A first housing in the form of a box;
a first mesh member provided in the first housing;
a second housing in the form of a box provided on an upper portion of the first housing;
a third mesh member provided in the second housing;
a plurality of UV lamps provided in at least one of the first housing and the second housing;
a second mesh member provided to surround the UV lamp;
a photocatalytic reaction sterilization means configured on at least one of the first mesh member, the second mesh member, and the third mesh member to sterilize the air through a photocatalytic reaction by irradiation of UV light from the UV lamp; and
Negative charge generating means configured to generate a negative charge and provided on at least one other of the first mesh member, the second mesh member, and the third mesh member.
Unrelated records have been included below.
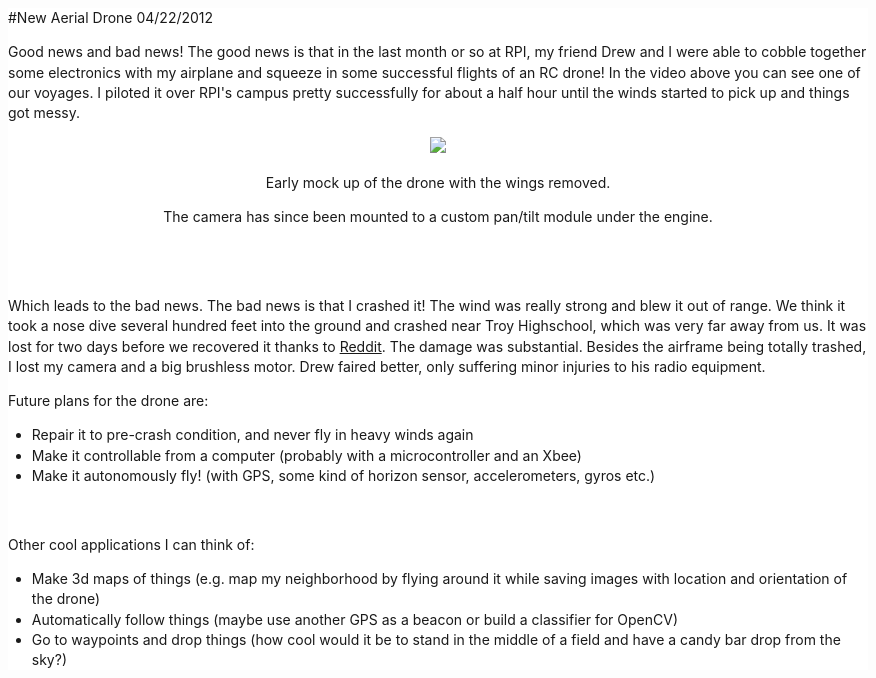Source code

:#New Aerial Drone
04/22/2012

<center><iframe width="500px" height="400px" src="http://www.youtube.com/embed/3jVKegQwZ24" frameborder="0" allowfullscreen></iframe></center>

Good news and bad news! The good news is that in the last month or so at RPI, my friend Drew and I were able to cobble together some electronics with my airplane and squeeze in some successful flights of an RC drone! In the video above you can see one of our voyages. I piloted it over RPI's campus pretty successfully for about a half hour until the winds started to pick up and things got messy.

<center>
<img src="{{ page.base_url }}img/misc/drone.jpg" class="thumbnail" width="80%">

Early mock up of the drone with the wings removed.

The camera has since been mounted to a custom pan/tilt module under the engine.

</center>

<br>
<br>


Which leads to the bad news. The bad news is that I crashed it! The wind was really strong and blew it out of range. We think it took a nose dive several hundred feet into the ground and crashed near Troy Highschool, which was very far away from us. It was lost for two days before we recovered it thanks to [Reddit](http://www.reddit.com/r/RPI/comments/tj2b2/anyone_seen_a_red_rc_plane_last_seen_doing_a_nose/). The damage was substantial. Besides the airframe being totally trashed, I lost my camera and a big brushless motor. Drew faired better, only suffering minor injuries to his radio equipment.

Future plans for the drone are:

- Repair it to pre-crash condition, and never fly in heavy winds again
- Make it controllable from a computer (probably with a microcontroller and an Xbee)
- Make it autonomously fly! (with GPS, some kind of horizon sensor, accelerometers, gyros etc.)

<br>

Other cool applications I can think of:

- Make 3d maps of things (e.g. map my neighborhood by flying around it while saving images with location and orientation of the drone)
- Automatically follow things (maybe use another GPS as a beacon or build a classifier for OpenCV)
- Go to waypoints and drop things (how cool would it be to stand in the middle of a field and have a candy bar drop from the sky?)
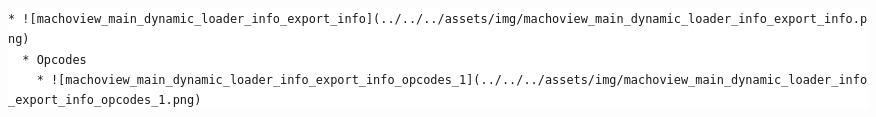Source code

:     * ![machoview_main_dynamic_loader_info_export_info](../../../assets/img/machoview_main_dynamic_loader_info_export_info.png)
      * Opcodes
        * ![machoview_main_dynamic_loader_info_export_info_opcodes_1](../../../assets/img/machoview_main_dynamic_loader_info_export_info_opcodes_1.png)
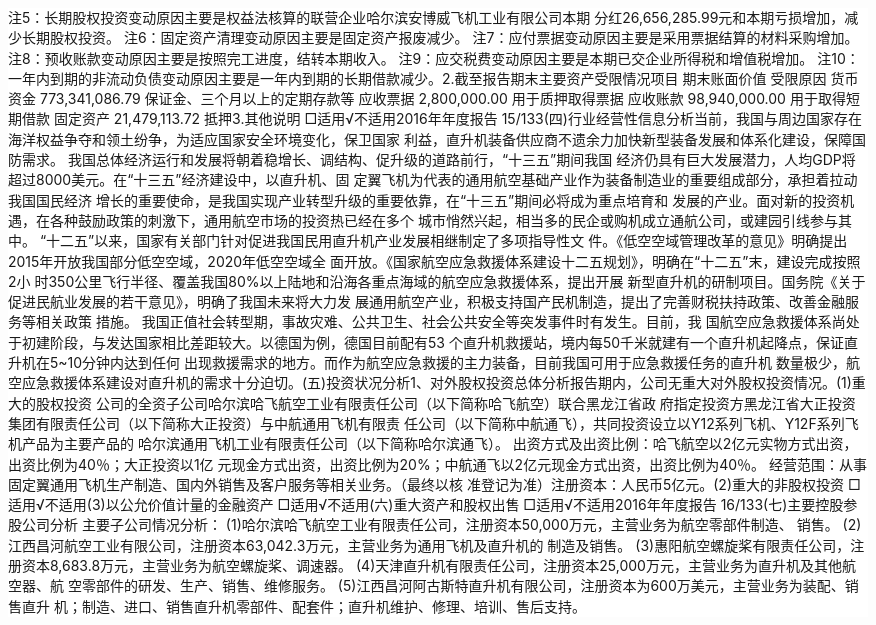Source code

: 注5：长期股权投资变动原因主要是权益法核算的联营企业哈尔滨安博威飞机工业有限公司本期
分红26,656,285.99元和本期亏损增加，减少长期股权投资。
注6：固定资产清理变动原因主要是固定资产报废减少。
注7：应付票据变动原因主要是采用票据结算的材料采购增加。
注8：预收账款变动原因主要是按照完工进度，结转本期收入。
注9：应交税费变动原因主要是本期已交企业所得税和增值税增加。
注10：一年内到期的非流动负债变动原因主要是一年内到期的长期借款减少。2.截至报告期末主要资产受限情况项目
期末账面价值
受限原因
货币资金
773,341,086.79
保证金、三个月以上的定期存款等
应收票据
2,800,000.00
用于质押取得票据
应收账款
98,940,000.00
用于取得短期借款
固定资产
21,479,113.72
抵押3.其他说明
□适用√不适用2016年年度报告
15/133(四)行业经营性信息分析当前，我国与周边国家存在海洋权益争夺和领土纷争，为适应国家安全环境变化，保卫国家
利益，直升机装备供应商不遗余力加快新型装备发展和体系化建设，保障国防需求。
我国总体经济运行和发展将朝着稳增长、调结构、促升级的道路前行，“十三五”期间我国
经济仍具有巨大发展潜力，人均GDP将超过8000美元。在“十三五”经济建设中，以直升机、固
定翼飞机为代表的通用航空基础产业作为装备制造业的重要组成部分，承担着拉动我国国民经济
增长的重要使命，是我国实现产业转型升级的重要依靠，在“十三五”期间必将成为重点培育和
发展的产业。面对新的投资机遇，在各种鼓励政策的刺激下，通用航空市场的投资热已经在多个
城市悄然兴起，相当多的民企或购机成立通航公司，或建园引线参与其中。
“十二五”以来，国家有关部门针对促进我国民用直升机产业发展相继制定了多项指导性文
件。《低空空域管理改革的意见》明确提出2015年开放我国部分低空空域，2020年低空空域全
面开放。《国家航空应急救援体系建设十二五规划》，明确在“十二五”末，建设完成按照2小
时350公里飞行半径、覆盖我国80%以上陆地和沿海各重点海域的航空应急救援体系，提出开展
新型直升机的研制项目。国务院《关于促进民航业发展的若干意见》，明确了我国未来将大力发
展通用航空产业，积极支持国产民机制造，提出了完善财税扶持政策、改善金融服务等相关政策
措施。
我国正值社会转型期，事故灾难、公共卫生、社会公共安全等突发事件时有发生。目前，我
国航空应急救援体系尚处于初建阶段，与发达国家相比差距较大。以德国为例，德国目前配有53
个直升机救援站，境内每50千米就建有一个直升机起降点，保证直升机在5~10分钟内达到任何
出现救援需求的地方。而作为航空应急救援的主力装备，目前我国可用于应急救援任务的直升机
数量极少，航空应急救援体系建设对直升机的需求十分迫切。(五)投资状况分析1、对外股权投资总体分析报告期内，公司无重大对外股权投资情况。(1)重大的股权投资
公司的全资子公司哈尔滨哈飞航空工业有限责任公司（以下简称哈飞航空）联合黑龙江省政
府指定投资方黑龙江省大正投资集团有限责任公司（以下简称大正投资）与中航通用飞机有限责
任公司（以下简称中航通飞），共同投资设立以Y12系列飞机、Y12F系列飞机产品为主要产品的
哈尔滨通用飞机工业有限责任公司（以下简称哈尔滨通飞）。
出资方式及出资比例：哈飞航空以2亿元实物方式出资，出资比例为40％；大正投资以1亿
元现金方式出资，出资比例为20%；中航通飞以2亿元现金方式出资，出资比例为40％。
经营范围：从事固定翼通用飞机生产制造、国内外销售及客户服务等相关业务。（最终以核
准登记为准）注册资本：人民币5亿元。(2)重大的非股权投资
□适用√不适用(3)以公允价值计量的金融资产
□适用√不适用(六)重大资产和股权出售
□适用√不适用2016年年度报告
16/133(七)主要控股参股公司分析
主要子公司情况分析：
(1)哈尔滨哈飞航空工业有限责任公司，注册资本50,000万元，主营业务为航空零部件制造、
销售。
(2)江西昌河航空工业有限公司，注册资本63,042.3万元，主营业务为通用飞机及直升机的
制造及销售。
(3)惠阳航空螺旋桨有限责任公司，注册资本8,683.8万元，主营业务为航空螺旋桨、调速器。
(4)天津直升机有限责任公司，注册资本25,000万元，主营业务为直升机及其他航空器、航
空零部件的研发、生产、销售、维修服务。
(5)江西昌河阿古斯特直升机有限公司，注册资本为600万美元，主营业务为装配、销售直升
机；制造、进口、销售直升机零部件、配套件；直升机维护、修理、培训、售后支持。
Complex air purification and sterilization device.
According to clause 11,
The UV lamp includes one or more UV lamps with a wavelength range of 150 to 200 nm, and one or more UV lamps with a wavelength range of 250 to 300 nm,
The photocatalytic reaction sterilization means consists of one of the upper second mesh member and the lower second mesh member of the second mesh member being coated with nano fullerenes (C ₆₀ ) on a urethane material or a metal material. And, the other one of the upper second mesh member and the lower second mesh member of the second mesh member is made of a metal material coated with Cu-Mn or TiO ₂ ,
The negative charge generating means is composed of a pair of mesh layers where the other one of the first mesh member, the second mesh member, and the third mesh member is spaced in the air flow direction, is made of an electrically conductive material, and is made of a pair of mesh layers. A negative voltage of -5kV to -7kV is applied to the mesh layer to generate a corona discharge and generate a negative charge.
The upstream side of the UV lamp in the air flow direction further includes residence time increasing means for increasing the residence time of the air flow passing therein,
The residence time increasing means is characterized in that zigzag flow guide plates are formed to protrude a predetermined length from both side walls of the first housing so that the air flow forms a zigzag flow.
Complex air purification and sterilization device.